Setting a novel in Tasmania

Written by

The story behind Vanishing Falls William Morrow, Harper Collins, August 2020

A stranger, seeing Tasmania for the first time, might not immediately be struck by the beauty of the island. They might see a bleak landscape, dotted with sheep as parched in colour as the pasture, vast tracts of dry eucalypt forests, tea-tree stained lagoons, powerful ocean crashing on rugged headlands and bright-white beaches. It can take time for a person to appreciate Tasmania’s magnificent yet fragile, raw beauty.

This contradiction is one of the reasons why I like writing about Tasmania. As most writers do, I have a box of unpublished novels, poems and screenplays. All of mine are studies of different landscapes on the island, from the ski fields to the farmlands and undulating poppy fields. Tasmania has a strange beauty: a dangerous terrain gilded with delicate flora, impossibly high waterfalls that vanish into subterranean creeks, ancient forests and deceptively beguiling oceans. Best of all, are the wide range of diverse people who call the island home.

This novel, Vanishing Falls, is set in a fictional garrison town in the rainforest beneath the Gog Range, somewhere between Mole Creek and the Mersey River valley. I thought often of Westbury, an old garrison village, as I was writing about Vanishing Falls village. Many years ago, I was intrigued by a sad story I read in the newspaper about a young girl who was caught up in a horrible crime. It wasn’t her fault; she was young and from a disadvantaged background. The price she paid for witnessing this crime was the community’s, and her family’s, rejection of her. I felt immense sympathy for this girl and the woman she would become. I had the idea to write her a happy ending, where she ends up surrounded by people who accept and love her. That’s where the character Brian comes in: a beautiful man who wanted to look after Joelle and keep her safe. Joelle brings him a deep happiness. To me, they exemplify what happens when people are genuine and kind to each other. Exuberant and joyful, Joelle is different to most people – she can’t think as quickly, she struggles to read social situations well. My character is not based on any one I know, although there have been special people in my life who faced similar struggles to Joelle.

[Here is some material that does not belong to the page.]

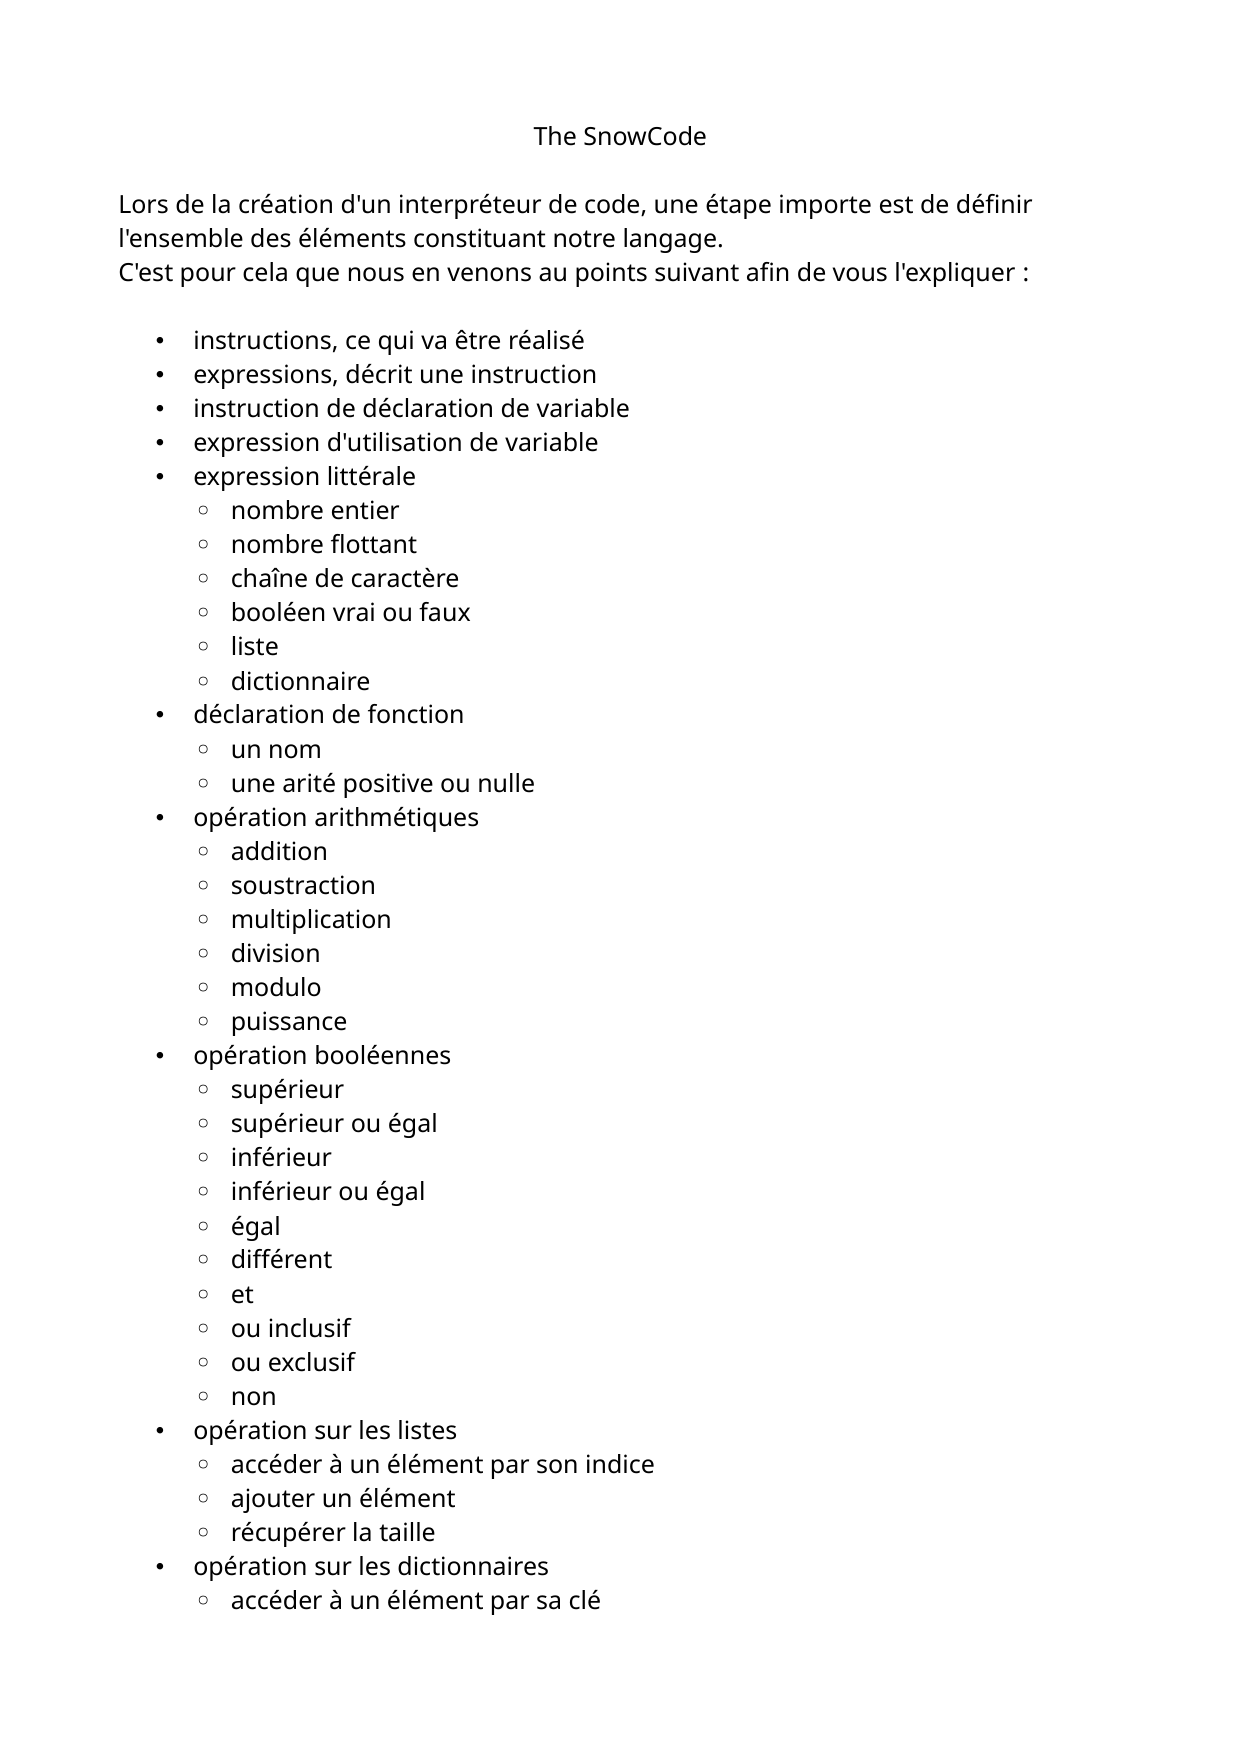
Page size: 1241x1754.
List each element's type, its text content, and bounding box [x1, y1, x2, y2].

I was born in Tasmania and grew up on a small farm near Launceston. The river city is bursting with well-preserved Georgian buildings and elegant parks. The surrounding countryside is dotted with historic villages, inns, churches, homesteads, and convict-built roads and bridges. One of the prominent heritage-listed homes is Mona Vale, in Ross, which is a privately-owned home sometimes called the calendar house. There are many beautiful homesteads in Tasmania and it’s easy to become enchanted by these grand old homes. These homes are also a reminder of Tasmania’s dark colonial history, in which Tasmanian Aboriginal people had their land stolen, their families murdered, and endured terrible abuse. In my novel, this is referred to in the various ways characters respond to the artwork of John Glover, an English artist who lived in northern Tasmania from 1831. As the granddaughter of a man who wondered about his indigenous ancestry, I was thinking about questions of belonging.

Apple-growing in Tasmania has a romantic history. Festivals used to be held to bless the blossoming apple trees in spring, and again in autumn to celebrate the harvest. There were float parades, balls, apple queens were crowned, and competitions held to showcase the skills of the orchardist. These festivals are currently being reborn in the Huon Valley and Spreyton in the north, for tourism reasons.